The victims lost at least HK$572 million.

Law Society vice-president Stephen Hung Wan-shun said Aggarwal would be struck off the roll of solicitors and be banned from ever practising again. The society will refer his case soon for disciplinary proceedings.

"Stealing clients' money is a very, very, very serious misconduct," Hung said.

The former partner of international law firm K&L Gates found himself drawn to the gambling tables not long after he was assigned to Macau to advise clients in the gaming industry in the early 2000s.

He headed a corporate finance team specialising in mergers and acquisitions, regulatory compliance and securities work. Professionally, he was a successful man, but that meant nothing when it came to controlling a desire to keep trying his luck at the gambling tables.
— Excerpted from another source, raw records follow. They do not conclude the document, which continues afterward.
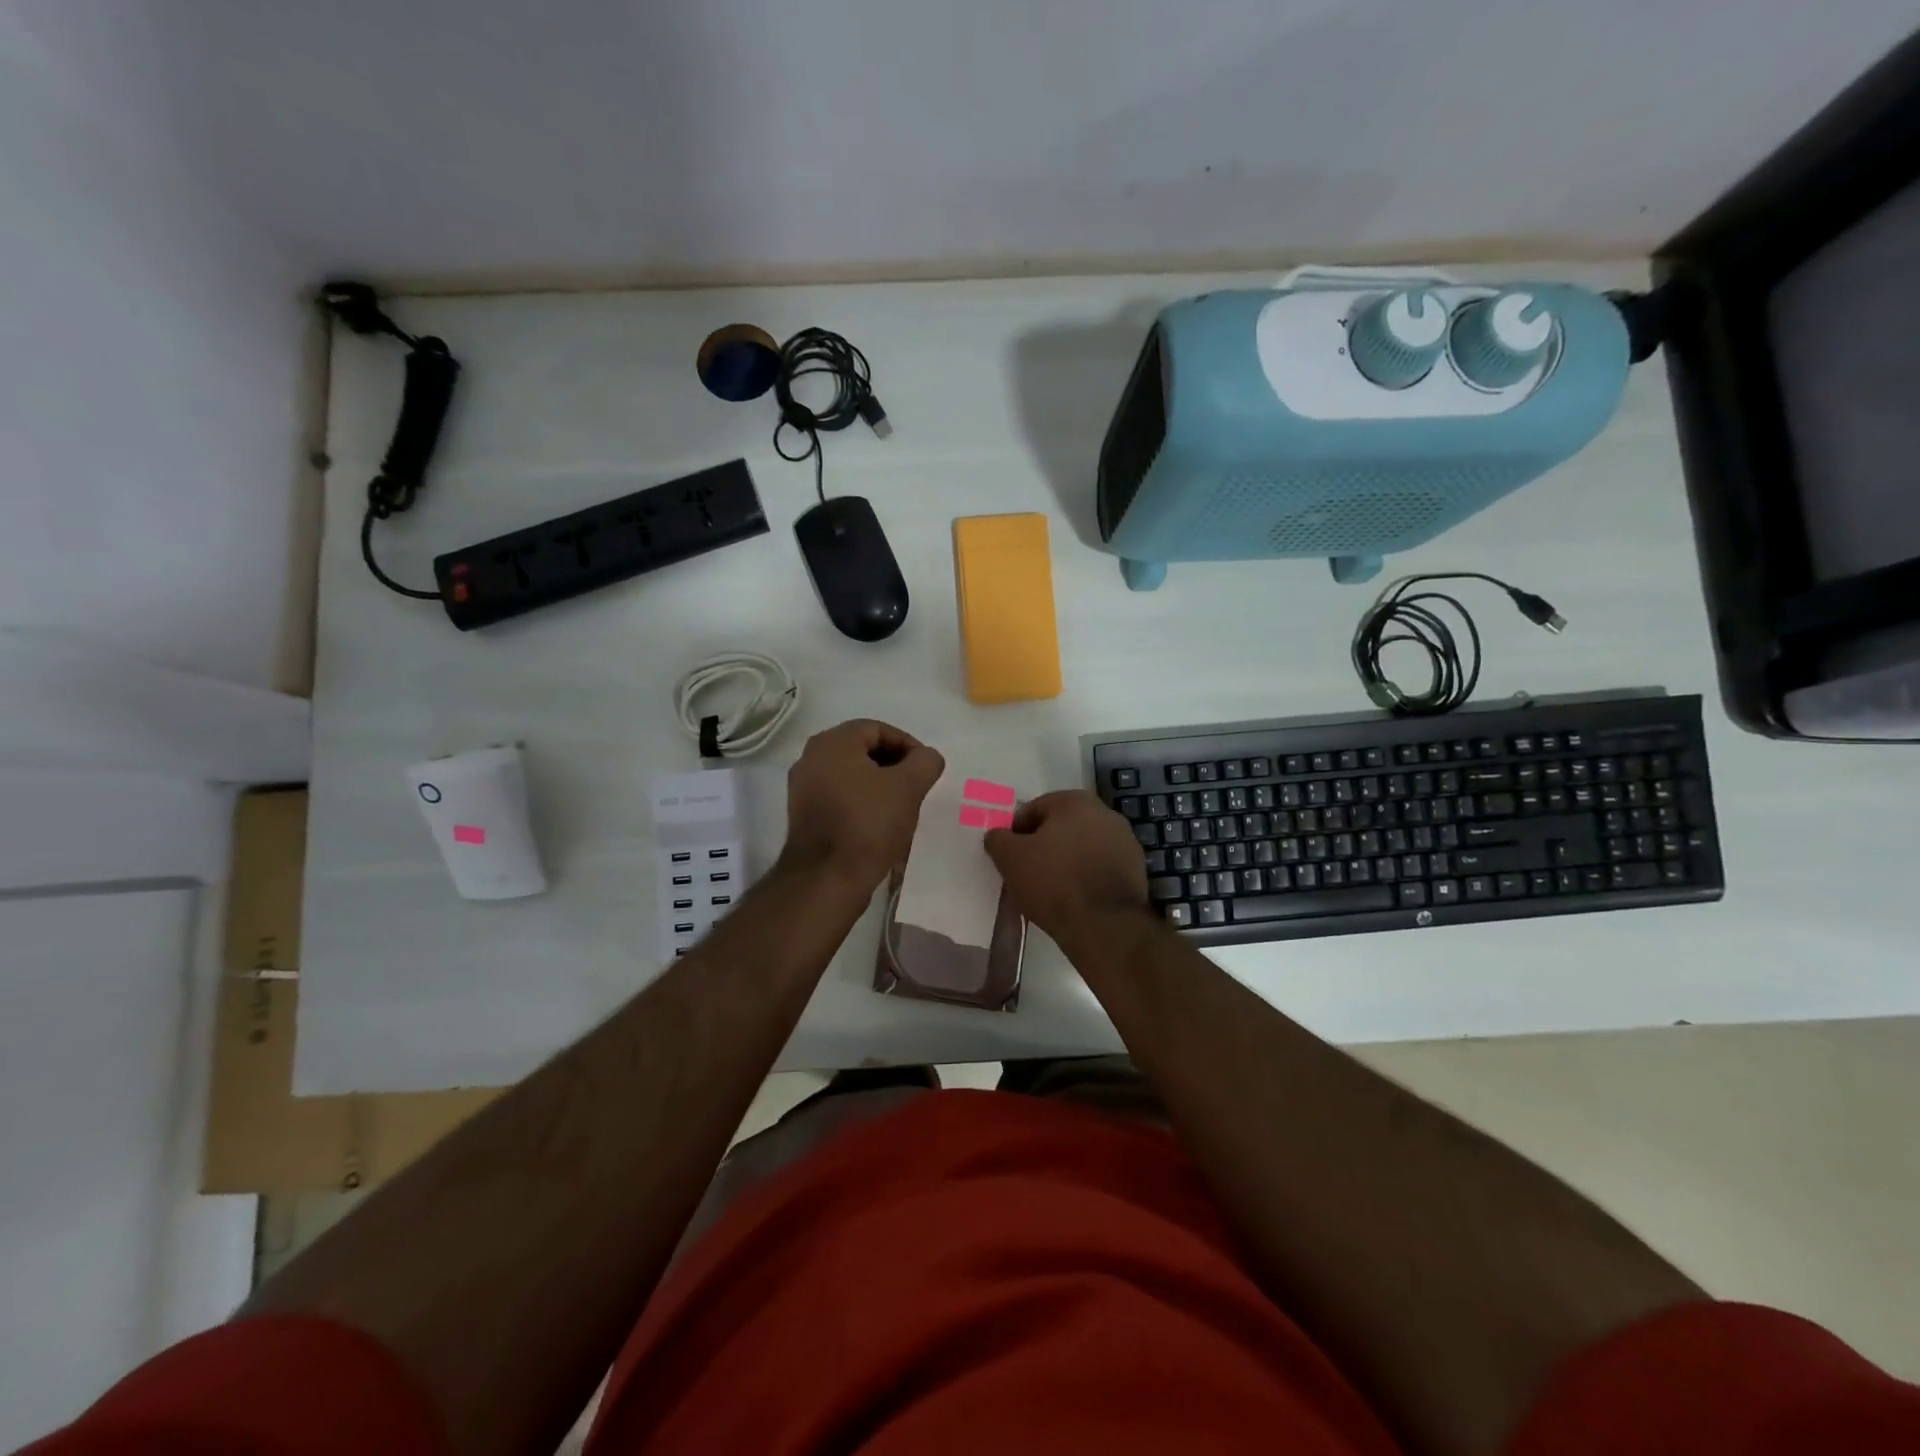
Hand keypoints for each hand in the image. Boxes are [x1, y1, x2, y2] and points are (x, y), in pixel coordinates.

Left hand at [779, 719, 944, 891]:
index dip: (908, 745)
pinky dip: (862, 803)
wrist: (827, 879)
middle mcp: (811, 759)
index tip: (926, 769)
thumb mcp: (909, 787)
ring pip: (852, 776)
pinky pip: (840, 798)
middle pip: (863, 751)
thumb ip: (925, 762)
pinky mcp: (805, 816)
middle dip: (894, 766)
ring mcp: (804, 789)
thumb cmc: (868, 823)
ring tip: (903, 807)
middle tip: (917, 787)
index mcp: (832, 743)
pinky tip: (881, 825)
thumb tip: (927, 757)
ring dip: (880, 786)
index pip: (878, 729)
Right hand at [984, 790, 1150, 947]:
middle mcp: (1105, 813)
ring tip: (1050, 889)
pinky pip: (1100, 867)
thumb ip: (998, 839)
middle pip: (1061, 826)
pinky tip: (1075, 898)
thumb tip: (997, 835)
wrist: (1105, 925)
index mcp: (1075, 801)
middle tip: (1028, 872)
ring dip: (1066, 860)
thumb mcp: (1011, 859)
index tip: (1009, 857)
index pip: (1034, 809)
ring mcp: (1125, 841)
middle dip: (1043, 845)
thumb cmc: (1053, 882)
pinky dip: (1086, 876)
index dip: (1016, 832)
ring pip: (1082, 847)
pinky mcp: (1136, 869)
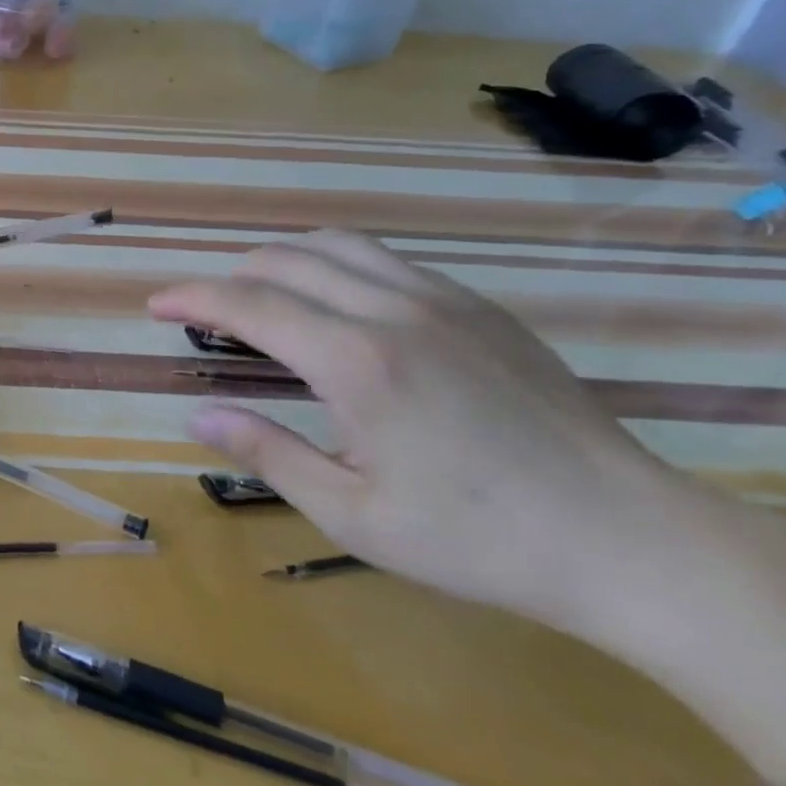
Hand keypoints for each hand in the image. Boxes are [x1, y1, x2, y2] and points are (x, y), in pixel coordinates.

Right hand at [149, 230, 693, 632]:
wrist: (630, 539)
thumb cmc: (477, 539)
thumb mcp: (354, 515)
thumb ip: (268, 454)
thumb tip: (197, 417)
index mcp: (355, 362)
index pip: (248, 304)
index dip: (191, 297)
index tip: (155, 304)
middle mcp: (392, 311)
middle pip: (285, 262)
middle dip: (228, 278)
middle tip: (202, 312)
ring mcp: (442, 301)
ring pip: (336, 246)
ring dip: (281, 260)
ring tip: (260, 293)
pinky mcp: (479, 308)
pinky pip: (386, 260)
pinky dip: (335, 265)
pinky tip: (336, 304)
Generous in placing bets, Aggarwal was soon taken to the VIP rooms, where he played baccarat. The money he earned as a high-flying legal eagle - as much as US$1 million a year - quickly became insignificant compared to his debts.

Finding no way out, he put an elaborate scam into play starting from 2007.

By the time he was caught in 2011, he had duped 92 investors and two clients - including some of the shrewdest businessmen and professionals in Hong Kong - into handing over their money for "business opportunities".

Aggarwal was declared bankrupt in July last year.